VERIFIQUE A COMPREENSÃO:
1. Devolva sem alterações o trecho do texto sobre o anime que começa nas palavras que contêm "Produzido por  WOWOW, Genco, MediaNet, KlockWorx, flying" e termina em "trabalho de animação.".
2. Responda, com base no texto sobre o anime, às seguintes perguntas:
(a) Qual é o título da música de abertura?
(b) Em que data foi lançado o anime?
(c) Como se chama a menina cuja história o anime conta?
3. Prossiga a redação do texto sobre o anime a partir da última frase apresentada.

TEXTO FORNECIDO:

^^^^^^^^

Produzido por  WOWOW, Genco, MediaNet, KlockWorx, flying DOG, BS Fuji, Yomiuri TV Enterprise, Happinet, Tokyo Animator Gakuin, TO Books, JTB Next Creation e estando a cargo do Estúdio Ajia-Do Animation Works, trata-se de uma Light Novel de género fantasia e quotidiano, lançada no Outono, a 3 de Outubro de 2019, em formato de televisão, com cerca de 14 episódios contabilizados, e já transmitidos, embora o último suscite a ideia de continuação. A música de abertura intitula-se “Masshiro” e a de encerramento “Kamikazari no Tenshi”.

Traduzido em inglês para Ascendance of a Bookworm, trata-se de um anime que me cativou, e falo com algum conhecimento de causa, pois tenho acompanhado sempre que possível o desenrolar da trama, e sinceramente, na minha opinião, é sem dúvida um excelente trabalho de animação.

Esta produção em particular suscitou-me imenso interesse pelo facto de retratar uma temática que também aprecio, Livros. Os Livros podem abrir portas para novos mundos, novos horizontes, aprofundar conhecimentos, tomar contacto com novas áreas e matérias de estudo.

De facto, os Livros são materiais tão abrangentes que podemos até viajar sem sair do lugar, quando sem darmos conta, pegamos num exemplar e começamos a folhear as páginas, sentindo entre os dedos a fragilidade do papel, um pedacinho de papel que cheio de letras, palavras e frases vai montando uma narrativa.


De facto, segurar um Livro é extraordinário, sentir a sua essência, saber que até ao resultado final existe todo um longo processo de feitura e composição e que este anime, vem sem dúvida realçar, contando assim, a história de uma menina chamada Motosu Urano que adora ler, pelo que estar rodeada de Livros é sem dúvida o seu maior sonho.

^^^^^^^^

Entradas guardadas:
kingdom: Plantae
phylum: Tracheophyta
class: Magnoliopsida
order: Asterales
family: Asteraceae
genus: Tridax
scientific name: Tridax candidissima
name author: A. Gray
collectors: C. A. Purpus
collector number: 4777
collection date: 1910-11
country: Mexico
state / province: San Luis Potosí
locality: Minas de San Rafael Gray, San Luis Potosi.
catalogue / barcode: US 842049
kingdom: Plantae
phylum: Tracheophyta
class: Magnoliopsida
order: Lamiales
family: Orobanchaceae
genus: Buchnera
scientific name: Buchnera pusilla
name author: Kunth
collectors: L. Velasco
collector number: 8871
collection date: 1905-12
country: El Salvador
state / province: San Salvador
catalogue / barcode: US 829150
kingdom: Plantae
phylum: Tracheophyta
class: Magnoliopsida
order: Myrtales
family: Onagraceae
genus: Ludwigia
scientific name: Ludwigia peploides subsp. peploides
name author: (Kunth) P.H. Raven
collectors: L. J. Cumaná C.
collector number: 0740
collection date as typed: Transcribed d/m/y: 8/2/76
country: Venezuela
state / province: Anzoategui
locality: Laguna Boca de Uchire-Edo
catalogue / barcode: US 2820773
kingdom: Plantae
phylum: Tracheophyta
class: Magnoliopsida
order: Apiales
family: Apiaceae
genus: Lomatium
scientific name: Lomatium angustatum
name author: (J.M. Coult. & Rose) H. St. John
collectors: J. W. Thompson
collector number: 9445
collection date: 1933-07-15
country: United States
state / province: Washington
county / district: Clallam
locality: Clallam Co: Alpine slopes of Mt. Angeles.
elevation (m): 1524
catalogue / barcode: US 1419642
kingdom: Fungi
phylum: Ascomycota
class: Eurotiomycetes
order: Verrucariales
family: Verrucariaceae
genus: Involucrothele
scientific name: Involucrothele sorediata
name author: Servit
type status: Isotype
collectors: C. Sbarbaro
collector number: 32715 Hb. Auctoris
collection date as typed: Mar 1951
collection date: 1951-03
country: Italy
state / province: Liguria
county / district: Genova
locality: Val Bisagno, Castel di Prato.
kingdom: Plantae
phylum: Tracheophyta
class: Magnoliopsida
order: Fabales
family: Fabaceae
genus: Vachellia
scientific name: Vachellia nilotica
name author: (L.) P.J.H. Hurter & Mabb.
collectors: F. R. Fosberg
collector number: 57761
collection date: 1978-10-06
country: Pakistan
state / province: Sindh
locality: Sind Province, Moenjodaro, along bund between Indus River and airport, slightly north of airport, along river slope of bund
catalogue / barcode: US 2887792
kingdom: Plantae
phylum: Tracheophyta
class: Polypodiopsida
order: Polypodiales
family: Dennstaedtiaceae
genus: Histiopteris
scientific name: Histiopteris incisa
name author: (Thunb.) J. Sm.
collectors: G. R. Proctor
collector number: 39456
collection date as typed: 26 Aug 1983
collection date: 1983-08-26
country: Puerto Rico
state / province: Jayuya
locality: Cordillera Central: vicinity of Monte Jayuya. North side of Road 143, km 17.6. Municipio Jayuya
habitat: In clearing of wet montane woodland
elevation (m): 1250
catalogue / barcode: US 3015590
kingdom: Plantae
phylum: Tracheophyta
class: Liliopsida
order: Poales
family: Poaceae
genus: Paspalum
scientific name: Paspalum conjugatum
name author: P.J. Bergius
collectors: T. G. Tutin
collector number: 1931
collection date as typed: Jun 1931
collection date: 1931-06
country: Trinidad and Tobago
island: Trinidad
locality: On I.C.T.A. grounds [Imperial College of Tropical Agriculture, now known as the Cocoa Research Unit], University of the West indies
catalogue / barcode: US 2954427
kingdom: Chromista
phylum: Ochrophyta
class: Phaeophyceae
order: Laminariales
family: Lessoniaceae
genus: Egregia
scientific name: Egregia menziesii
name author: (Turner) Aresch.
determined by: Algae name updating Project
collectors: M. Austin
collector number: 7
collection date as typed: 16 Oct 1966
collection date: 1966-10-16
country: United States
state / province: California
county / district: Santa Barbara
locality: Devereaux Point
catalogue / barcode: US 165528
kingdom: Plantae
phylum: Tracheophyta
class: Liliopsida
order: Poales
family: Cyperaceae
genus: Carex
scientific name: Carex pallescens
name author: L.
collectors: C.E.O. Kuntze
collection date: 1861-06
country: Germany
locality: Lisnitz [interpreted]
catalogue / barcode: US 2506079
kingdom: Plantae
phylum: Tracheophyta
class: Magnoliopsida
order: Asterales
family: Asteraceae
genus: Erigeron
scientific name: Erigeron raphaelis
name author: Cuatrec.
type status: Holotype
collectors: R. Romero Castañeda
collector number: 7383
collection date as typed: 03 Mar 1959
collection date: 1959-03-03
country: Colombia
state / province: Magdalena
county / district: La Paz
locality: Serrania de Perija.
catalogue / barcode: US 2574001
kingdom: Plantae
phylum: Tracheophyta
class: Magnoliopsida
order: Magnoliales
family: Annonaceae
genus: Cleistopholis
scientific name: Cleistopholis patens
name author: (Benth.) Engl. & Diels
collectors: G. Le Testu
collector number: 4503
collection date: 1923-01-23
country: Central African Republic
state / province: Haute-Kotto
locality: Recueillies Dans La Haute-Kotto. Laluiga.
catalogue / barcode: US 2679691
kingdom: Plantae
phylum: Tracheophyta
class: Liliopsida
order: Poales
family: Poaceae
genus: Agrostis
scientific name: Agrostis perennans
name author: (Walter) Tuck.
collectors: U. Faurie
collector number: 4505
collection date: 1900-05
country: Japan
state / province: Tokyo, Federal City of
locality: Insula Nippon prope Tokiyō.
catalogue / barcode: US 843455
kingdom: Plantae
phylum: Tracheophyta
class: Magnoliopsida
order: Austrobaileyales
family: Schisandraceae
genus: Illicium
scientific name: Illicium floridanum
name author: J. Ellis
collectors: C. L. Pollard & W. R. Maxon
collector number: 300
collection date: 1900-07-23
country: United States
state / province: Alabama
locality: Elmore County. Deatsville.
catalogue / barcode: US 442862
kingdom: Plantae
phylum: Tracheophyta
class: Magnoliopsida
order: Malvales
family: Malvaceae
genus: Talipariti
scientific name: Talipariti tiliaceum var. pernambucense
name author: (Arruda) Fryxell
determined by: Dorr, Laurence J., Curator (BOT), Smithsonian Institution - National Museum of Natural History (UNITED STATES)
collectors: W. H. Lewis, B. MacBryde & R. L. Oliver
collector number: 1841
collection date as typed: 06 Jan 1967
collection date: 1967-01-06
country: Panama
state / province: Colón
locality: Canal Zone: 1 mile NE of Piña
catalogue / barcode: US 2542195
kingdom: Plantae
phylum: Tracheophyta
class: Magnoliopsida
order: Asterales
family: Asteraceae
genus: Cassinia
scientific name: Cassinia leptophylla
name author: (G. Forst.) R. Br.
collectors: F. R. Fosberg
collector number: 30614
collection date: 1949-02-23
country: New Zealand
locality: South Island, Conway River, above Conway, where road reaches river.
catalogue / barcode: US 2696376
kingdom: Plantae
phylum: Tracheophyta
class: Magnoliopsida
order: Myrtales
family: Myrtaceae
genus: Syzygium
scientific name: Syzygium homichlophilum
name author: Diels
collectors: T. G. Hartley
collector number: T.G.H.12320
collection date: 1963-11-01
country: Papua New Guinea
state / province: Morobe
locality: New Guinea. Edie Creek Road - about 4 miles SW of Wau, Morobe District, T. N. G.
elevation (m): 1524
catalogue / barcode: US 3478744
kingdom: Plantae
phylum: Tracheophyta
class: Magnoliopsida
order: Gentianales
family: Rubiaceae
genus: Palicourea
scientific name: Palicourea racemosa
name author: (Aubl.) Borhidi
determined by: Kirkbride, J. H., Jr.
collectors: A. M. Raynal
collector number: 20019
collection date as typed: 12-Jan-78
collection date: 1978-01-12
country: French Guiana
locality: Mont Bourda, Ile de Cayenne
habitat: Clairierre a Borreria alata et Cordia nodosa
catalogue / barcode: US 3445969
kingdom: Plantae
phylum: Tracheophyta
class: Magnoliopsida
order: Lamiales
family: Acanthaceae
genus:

^^^^^^^^

RESULTADOS DAS TAREFAS:
1.
Produzido por  WOWOW, Genco, MediaNet, KlockWorx, flying DOG, BS Fuji, Yomiuri TV Enterprise, Happinet, Tokyo Animator Gakuin, TO Books, JTB Next Creation e estando a cargo do Estúdio Ajia-Do Animation Works, trata-se de uma Light Novel de género fantasia e quotidiano, lançada no Outono, a 3 de Outubro de 2019, em formato de televisão, com cerca de 14 episódios contabilizados, e já transmitidos, embora o último suscite a ideia de continuação. A música de abertura intitula-se “Masshiro” e a de encerramento “Kamikazari no Tenshi”.

Traduzido em inglês para Ascendance of a Bookworm, trata-se de um anime que me cativou, e falo com algum conhecimento de causa, pois tenho acompanhado sempre que possível o desenrolar da trama, e sinceramente, na minha opinião, é sem dúvida um excelente trabalho de animação.

2.
(a) "Masshiro".
(b) A 3 de Outubro de 2019.
(c) Motosu Urano.

3.
No entanto, quase alcançado o seu desejo de se tornar uma grande bibliotecária, Motosu Urano sofre um trágico acidente, e no seu último momento de vida, acaba implorando pela oportunidade de numa próxima reencarnação, poder voltar a ter livros em seu redor.

A ação da Fortuna é uma terrível incógnita, pelo que, sem que se adivinhe os planos do Destino, este poderá trazer surpresas, e não se esquecendo da suplica de Motosu Urano, resolveu trazê-la de volta, mas desta vez, no corpo franzino e delicado da pobre Maine, uma menina de 5 anos que vivia numa época completamente diferente, a Idade Média e que sofria de uma enfermidade rara e sem cura chamada de «Consumação», que pouco e pouco também a vai atingindo e debilitando.

Ora a Idade Média, ao contrário da Época Contemporânea, aquela em que todos nós vivemos, e até então a própria Motosu Urano, é um período de tempo bastante longínquo, que se inicia precisamente com o fim do Império Romano do Ocidente (século V d.C) e que em oposição aos tempos atuais, dificilmente se conseguem adquirir Livros, a não ser que se pertença a um elevado estrato social, isto é, que seja da Nobreza ou do Clero.

Ora Motosu Urano, ao despertar enquanto Maine vê os seus sonhos, provenientes da sua antiga vida inundarem-lhe a mente, e obviamente que o seu desejo por Livros acaba por sobressair. Percebendo que no seu “novo mundo” não existem Livros, ou que pelo menos, o seu alcance não é possível, nem acessível a todos, Maine entende que terá que arranjar uma solução para o seu recente problema.

Apesar das vicissitudes e dificuldades por que vai passando, Maine mostra uma enorme força de vontade, nunca se dando por vencida. Juntamente com outras personagens, que vão surgindo ao longo do enredo, como o caso de Turi, sua irmã, ou Lutz, um grande e verdadeiro amigo que se vai revelando ao longo dos capítulos, e que apesar de perceber certas diferenças e descobrir inclusive a realidade sobre a personalidade de Maine, alterações no seu modo de agir e de falar, nunca deixará de estar a seu lado para lhe dar suporte e assistência, sobretudo nas horas de maior aflição e angústia, nomeadamente dando-lhe força e coragem para enfrentar a doença e a concretizar a sua missão de fazer papel para assim poder criar Livros, Livros que possam contar sonhos e trazer felicidade a todos que os queiram ler, independentemente da sua condição social e monetária.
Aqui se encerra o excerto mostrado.